• _The problem_
Find the line with "pattern)**该方法设置 cookie 适用的域，例如 tutorialspoint.com。 |" and the line with "都会返回 cookie。 |" in the entries below; output exactly those two lines, every line between them, and no others.

• _Records for this task_
* * * * *

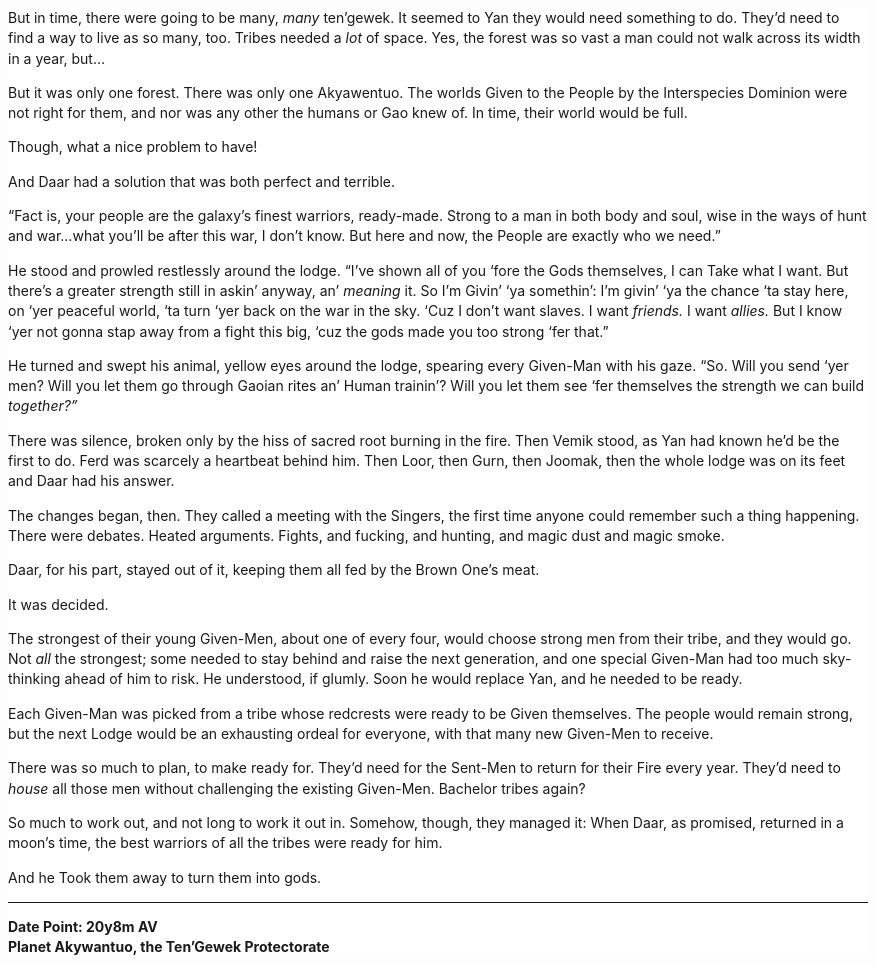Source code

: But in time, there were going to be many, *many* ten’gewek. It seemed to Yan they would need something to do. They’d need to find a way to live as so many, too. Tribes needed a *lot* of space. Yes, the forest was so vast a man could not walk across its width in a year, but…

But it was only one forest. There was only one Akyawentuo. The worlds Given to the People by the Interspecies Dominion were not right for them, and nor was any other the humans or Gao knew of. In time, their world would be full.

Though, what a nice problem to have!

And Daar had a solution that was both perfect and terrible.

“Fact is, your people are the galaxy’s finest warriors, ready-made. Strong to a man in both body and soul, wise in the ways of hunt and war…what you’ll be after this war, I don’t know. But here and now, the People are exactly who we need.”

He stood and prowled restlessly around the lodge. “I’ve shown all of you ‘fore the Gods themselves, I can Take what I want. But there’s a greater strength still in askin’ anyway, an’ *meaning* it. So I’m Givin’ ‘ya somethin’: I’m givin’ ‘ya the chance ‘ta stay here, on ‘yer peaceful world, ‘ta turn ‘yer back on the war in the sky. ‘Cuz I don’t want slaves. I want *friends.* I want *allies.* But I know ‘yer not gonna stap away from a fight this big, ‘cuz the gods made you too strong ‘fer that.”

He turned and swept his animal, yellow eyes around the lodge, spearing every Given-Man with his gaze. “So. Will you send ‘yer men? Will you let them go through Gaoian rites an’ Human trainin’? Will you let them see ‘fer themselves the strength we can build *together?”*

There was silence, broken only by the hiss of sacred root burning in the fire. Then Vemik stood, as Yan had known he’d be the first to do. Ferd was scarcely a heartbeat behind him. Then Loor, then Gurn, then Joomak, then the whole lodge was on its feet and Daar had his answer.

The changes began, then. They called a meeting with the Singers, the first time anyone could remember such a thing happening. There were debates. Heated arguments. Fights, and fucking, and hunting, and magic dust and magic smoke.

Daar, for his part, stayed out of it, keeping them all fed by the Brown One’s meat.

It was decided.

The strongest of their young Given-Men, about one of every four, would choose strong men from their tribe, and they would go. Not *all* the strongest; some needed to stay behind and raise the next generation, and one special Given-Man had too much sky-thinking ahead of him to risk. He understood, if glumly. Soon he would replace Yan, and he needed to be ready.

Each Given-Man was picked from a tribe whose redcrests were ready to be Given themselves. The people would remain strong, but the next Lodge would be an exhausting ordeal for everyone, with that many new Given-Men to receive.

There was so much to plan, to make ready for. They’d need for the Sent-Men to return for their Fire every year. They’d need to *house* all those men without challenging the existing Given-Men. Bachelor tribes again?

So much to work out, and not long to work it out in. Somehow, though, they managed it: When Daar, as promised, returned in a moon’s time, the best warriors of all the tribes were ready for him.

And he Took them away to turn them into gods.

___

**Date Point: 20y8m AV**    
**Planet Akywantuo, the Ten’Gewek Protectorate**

* * * * *

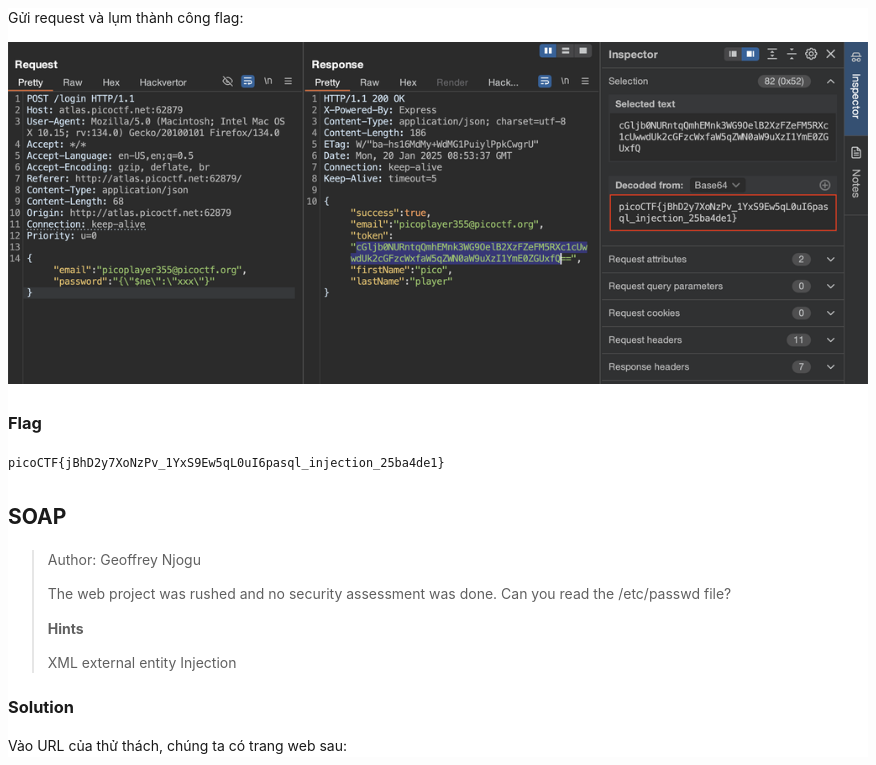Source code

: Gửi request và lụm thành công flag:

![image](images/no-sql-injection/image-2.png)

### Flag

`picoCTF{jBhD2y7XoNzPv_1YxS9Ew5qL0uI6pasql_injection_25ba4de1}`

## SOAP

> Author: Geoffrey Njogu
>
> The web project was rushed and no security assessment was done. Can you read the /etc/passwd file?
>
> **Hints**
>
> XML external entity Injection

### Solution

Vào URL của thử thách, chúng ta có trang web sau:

* * * * *

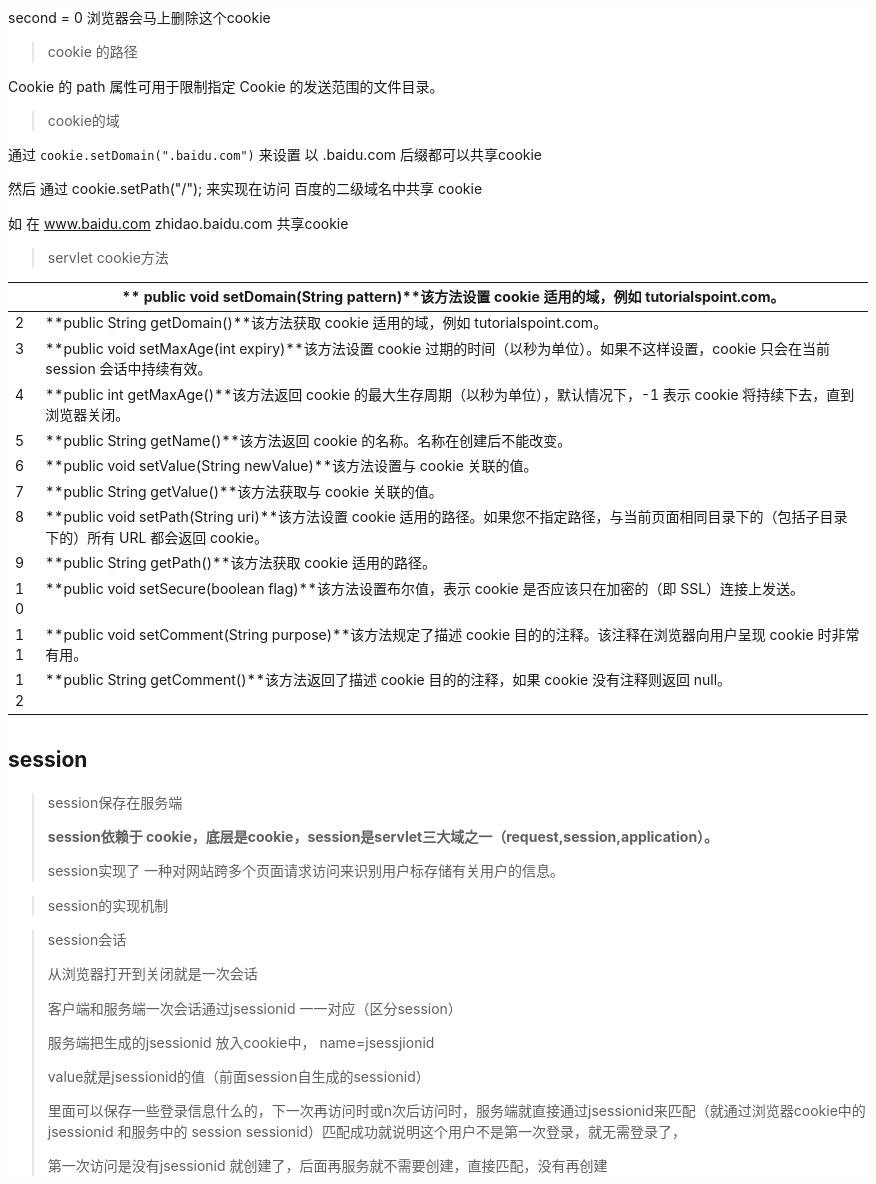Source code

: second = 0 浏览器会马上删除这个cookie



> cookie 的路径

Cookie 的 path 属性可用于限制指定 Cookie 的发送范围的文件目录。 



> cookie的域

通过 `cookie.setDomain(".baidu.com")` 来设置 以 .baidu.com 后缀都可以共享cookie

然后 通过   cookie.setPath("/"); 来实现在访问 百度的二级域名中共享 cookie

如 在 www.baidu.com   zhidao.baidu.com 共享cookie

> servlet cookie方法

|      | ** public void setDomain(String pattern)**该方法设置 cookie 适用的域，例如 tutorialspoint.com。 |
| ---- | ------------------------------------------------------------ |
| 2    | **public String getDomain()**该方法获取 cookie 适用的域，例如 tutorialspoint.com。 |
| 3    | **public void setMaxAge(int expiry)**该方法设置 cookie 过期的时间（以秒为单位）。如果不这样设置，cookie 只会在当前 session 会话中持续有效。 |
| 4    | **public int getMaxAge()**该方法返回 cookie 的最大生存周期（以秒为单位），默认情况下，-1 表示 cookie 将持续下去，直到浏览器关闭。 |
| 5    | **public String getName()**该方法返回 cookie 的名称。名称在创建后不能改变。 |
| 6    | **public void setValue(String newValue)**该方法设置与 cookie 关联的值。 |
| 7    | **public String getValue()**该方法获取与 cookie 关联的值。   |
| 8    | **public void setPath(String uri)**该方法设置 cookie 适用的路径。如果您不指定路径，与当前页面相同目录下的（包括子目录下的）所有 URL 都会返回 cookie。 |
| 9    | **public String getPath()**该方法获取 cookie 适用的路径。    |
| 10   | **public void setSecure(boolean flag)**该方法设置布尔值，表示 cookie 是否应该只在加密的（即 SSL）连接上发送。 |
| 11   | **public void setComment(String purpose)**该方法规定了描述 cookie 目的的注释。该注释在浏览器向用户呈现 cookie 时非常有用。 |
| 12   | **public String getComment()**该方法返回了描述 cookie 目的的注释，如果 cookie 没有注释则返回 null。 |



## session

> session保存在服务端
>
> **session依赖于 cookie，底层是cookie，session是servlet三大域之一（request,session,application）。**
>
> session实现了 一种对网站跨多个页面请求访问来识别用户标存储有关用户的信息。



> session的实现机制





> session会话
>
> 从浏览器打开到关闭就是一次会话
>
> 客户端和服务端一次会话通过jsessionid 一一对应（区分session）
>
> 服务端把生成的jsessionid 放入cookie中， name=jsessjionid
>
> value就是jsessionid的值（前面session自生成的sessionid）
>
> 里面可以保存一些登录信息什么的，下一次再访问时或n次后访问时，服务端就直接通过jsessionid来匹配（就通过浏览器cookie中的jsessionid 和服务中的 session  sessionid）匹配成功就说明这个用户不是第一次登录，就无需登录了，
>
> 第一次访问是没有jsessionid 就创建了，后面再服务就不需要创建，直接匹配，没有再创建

* * * * *

• _Answer for this exercise_
|      | ** public void setDomain(String pattern)**该方法设置 cookie 适用的域，例如 tutorialspoint.com。 |
| ---- | ------------------------------------------------------------ |
| 2    | **public String getDomain()**该方法获取 cookie 适用的域，例如 tutorialspoint.com。 |
| 3    | **public void setMaxAge(int expiry)**该方法设置 cookie 过期的时间（以秒为单位）。如果不这样设置，cookie 只会在当前 session 会话中持续有效。 |
| 4    | **public int getMaxAge()**该方法返回 cookie 的最大生存周期（以秒为单位），默认情况下，-1 表示 cookie 将持续下去，直到浏览器关闭。 |
| 5    | **public String getName()**该方法返回 cookie 的名称。名称在创建后不能改变。 |
| 6    | **public void setValue(String newValue)**该方法设置与 cookie 关联的值。 |
| 7    | **public String getValue()**该方法获取与 cookie 关联的值。   |
| 8    | **public void setPath(String uri)**该方法设置 cookie 适用的路径。如果您不指定路径，与当前页面相同目录下的（包括子目录下的）所有 URL 都会返回 cookie。 |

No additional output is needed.